- _The task_
Word for word, print the entries that follow.

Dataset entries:
▬▬▬▬▬▬▬▬▬▬
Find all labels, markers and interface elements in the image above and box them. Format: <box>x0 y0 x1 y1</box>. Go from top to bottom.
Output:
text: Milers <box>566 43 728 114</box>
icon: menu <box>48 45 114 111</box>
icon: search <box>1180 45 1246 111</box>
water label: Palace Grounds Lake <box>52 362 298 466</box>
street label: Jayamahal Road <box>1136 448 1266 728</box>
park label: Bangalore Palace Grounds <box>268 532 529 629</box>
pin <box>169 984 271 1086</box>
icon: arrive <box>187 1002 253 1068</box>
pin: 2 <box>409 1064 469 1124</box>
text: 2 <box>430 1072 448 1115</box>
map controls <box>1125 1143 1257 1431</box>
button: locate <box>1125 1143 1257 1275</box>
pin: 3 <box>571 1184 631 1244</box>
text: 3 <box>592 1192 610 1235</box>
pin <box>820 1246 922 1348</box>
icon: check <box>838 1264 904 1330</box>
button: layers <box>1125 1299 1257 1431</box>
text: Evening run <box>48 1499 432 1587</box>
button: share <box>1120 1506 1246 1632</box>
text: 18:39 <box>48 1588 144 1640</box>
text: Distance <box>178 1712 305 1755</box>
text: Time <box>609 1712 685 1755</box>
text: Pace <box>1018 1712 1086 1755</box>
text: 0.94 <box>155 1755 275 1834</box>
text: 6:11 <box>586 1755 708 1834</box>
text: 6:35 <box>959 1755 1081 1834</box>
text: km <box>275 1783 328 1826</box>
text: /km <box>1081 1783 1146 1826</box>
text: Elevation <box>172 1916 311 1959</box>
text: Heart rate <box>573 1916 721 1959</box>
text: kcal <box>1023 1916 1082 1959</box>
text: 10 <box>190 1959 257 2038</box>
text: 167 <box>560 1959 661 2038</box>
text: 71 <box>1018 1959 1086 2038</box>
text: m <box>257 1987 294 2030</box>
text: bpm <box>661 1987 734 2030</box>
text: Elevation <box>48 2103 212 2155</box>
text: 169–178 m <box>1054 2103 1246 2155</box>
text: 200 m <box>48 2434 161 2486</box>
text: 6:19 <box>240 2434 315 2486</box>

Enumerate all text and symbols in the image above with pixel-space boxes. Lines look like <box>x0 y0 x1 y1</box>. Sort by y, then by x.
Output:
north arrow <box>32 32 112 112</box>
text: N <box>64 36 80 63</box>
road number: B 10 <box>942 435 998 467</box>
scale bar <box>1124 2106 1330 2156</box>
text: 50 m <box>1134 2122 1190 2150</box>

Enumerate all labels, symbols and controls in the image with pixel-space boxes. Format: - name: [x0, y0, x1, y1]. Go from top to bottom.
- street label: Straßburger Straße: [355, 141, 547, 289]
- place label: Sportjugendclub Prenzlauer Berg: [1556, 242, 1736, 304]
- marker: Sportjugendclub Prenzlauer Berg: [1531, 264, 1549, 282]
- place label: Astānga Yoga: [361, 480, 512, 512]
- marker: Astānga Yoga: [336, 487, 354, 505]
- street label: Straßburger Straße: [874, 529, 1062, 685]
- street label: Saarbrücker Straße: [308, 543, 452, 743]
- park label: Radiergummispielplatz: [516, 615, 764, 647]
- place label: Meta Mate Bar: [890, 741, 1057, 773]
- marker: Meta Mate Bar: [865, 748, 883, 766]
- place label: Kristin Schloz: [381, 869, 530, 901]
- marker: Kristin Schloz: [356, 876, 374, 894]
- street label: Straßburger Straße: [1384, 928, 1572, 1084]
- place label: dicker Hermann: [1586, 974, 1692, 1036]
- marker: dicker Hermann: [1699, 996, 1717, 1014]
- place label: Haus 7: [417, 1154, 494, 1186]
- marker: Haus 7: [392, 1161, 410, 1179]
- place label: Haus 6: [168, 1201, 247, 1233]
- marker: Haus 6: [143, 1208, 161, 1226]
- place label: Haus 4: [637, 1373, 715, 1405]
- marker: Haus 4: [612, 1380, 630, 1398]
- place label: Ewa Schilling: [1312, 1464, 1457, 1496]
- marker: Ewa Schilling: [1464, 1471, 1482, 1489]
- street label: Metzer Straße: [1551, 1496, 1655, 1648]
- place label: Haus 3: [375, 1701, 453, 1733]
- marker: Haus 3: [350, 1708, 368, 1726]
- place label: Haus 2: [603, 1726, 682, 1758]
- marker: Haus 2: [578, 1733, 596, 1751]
▬▬▬▬▬▬▬▬▬▬
- _Result of this exercise_
Find all labels, markers and interface elements in the image above and box them. Format: <box>x0 y0 x1 y1</box>. Go from top to bottom.
Output:
text: Milers <box>566 43 728 114</box>
icon: menu <box>48 45 114 111</box>
icon: search <box>1180 45 1246 111</box>
water label: Palace Grounds Lake <box>52 362 298 466</box>
street label: Jayamahal Road <box>1136 448 1266 728</box>
park label: Bangalore Palace Grounds <box>268 532 529 629</box>
pin <box>169 984 271 1086</box>
icon: arrive <box>187 1002 253 1068</box>
pin: 2 <box>409 1064 469 1124</box>
text: 2 <box>430 1072 448 1115</box>
map controls <box>1125 1143 1257 1431</box>
button: locate <box>1125 1143 1257 1275</box>
pin: 3 <box>571 1184 631 1244</box>
text: 3 <box>592 1192 610 1235</box>
pin <box>820 1246 922 1348</box>
icon: check <box>838 1264 904 1330</box>
button: layers <box>1125 1299 1257 1431</box>
text: Evening run <box>48 1499 432 1587</box>
button: share <box>1120 1506 1246 1632</box>
text: 18:39 <box>48 1588 144 1640</box>
text: Distance <box>178 1712 305 1755</box>
text: Time <box>609 1712 685 1755</box>
text: Pace <box>1018 1712 1086 1755</box>
text: 0.94 <box>155 1755 275 1834</box>
text: 6:11 <box>586 1755 708 1834</box>
text: 6:35 <box>959 1755 1081 1834</box>
text: km <box>275 1783 328 1826</box>
text: /km <box>1081 1783 1146 1826</box>
text: Elevation <box>172 1916 311 1959</box>
text: Heart rate <box>573 1916 721 1959</box>
text: kcal <box>1023 1916 1082 1959</box>
text: 10 <box>190 1959 257 2038</box>
text: 167 <box>560 1959 661 2038</box>
text: 71 <box>1018 1959 1086 2038</box>
text: m <box>257 1987 294 2030</box>
text: bpm <box>661 1987 734 2030</box>
text: Elevation <box>48 2103 212 2155</box>
text: 169–178 m <box>1054 2103 1246 2155</box>
text: 200 m <box>48 2434 161 2486</box>
text: 6:19 <box>240 2434 315 2486</box>

Enumerate all text and symbols in the image above with pixel-space boxes. Lines look like <box>x0 y0 x1 y1</box>. Sort by y, then by x.
Output:
north arrow <box>32 32 112 112</box>
text: N <box>64 36 80 63</box>
road number: B 10 <box>942 435 998 467</box>
scale bar <box>1124 2106 1330 2156</box>
text: 50 m <box>1134 2122 1190 2150</box>

Enumerate all labels, symbols and controls in the image with pixel-space boxes. Format: - name: [x0, y0, x1, y1]. Go from top to bottom.
- street label: Straßburger Straße: [355, 141, 547, 289]
- place label: Sportjugendclub Prenzlauer Berg: [1556, 242, 1736, 304]
- marker: Sportjugendclub Prenzlauer Berg: [1531, 264, 1549, 282]
- place label: Astānga Yoga: [361, 480, 512, 512]
- marker: Astānga Yoga: [336, 487, 354, 505]
- street label: Straßburger Straße: [874, 529, 1062, 685]
- street label: Saarbrücker Straße: [308, 543, 452, 743]
- park label: Radiergummispielplatz: [516, 615, 764, 647]
- place label: Meta Mate Bar: [890, 741, 1057, 773]
- marker: Meta Mate Bar: [865, 748, 883, 766]
- place label: Kristin Schloz: [381, 869, 530, 901]
- marker: Kristin Schloz: [356, 876, 374, 894]
- street label: Straßburger Straße: [1384, 928, 1572, 1084]
- place label: dicker Hermann: [1586, 974, 1692, 1036]
- marker: dicker Hermann: [1699, 996, 1717, 1014]
- place label: Haus 7: [417, 1154, 494, 1186]
- marker: Haus 7: [392, 1161, 410, 1179]
- place label: Haus 6: [168, 1201, 247, 1233]
- marker: Haus 6: [143, 1208, 161, 1226]
- place label: Haus 4: [637, 1373, 715, 1405]
- marker: Haus 4: [612, 1380, 630, 1398]
- place label: Ewa Schilling: [1312, 1464, 1457, 1496]
- marker: Ewa Schilling: [1464, 1471, 1482, 1489]
- street label: Metzer Straße: [1551, 1496, 1655, 1648]
- place label: Haus 3: [375, 1701, 453, 1733]
- marker: Haus 3: [350, 1708, 368, 1726]
- place label: Haus 2: [603, 1726, 682, 1758]
- marker: Haus 2: [578, 1733, 596, 1751]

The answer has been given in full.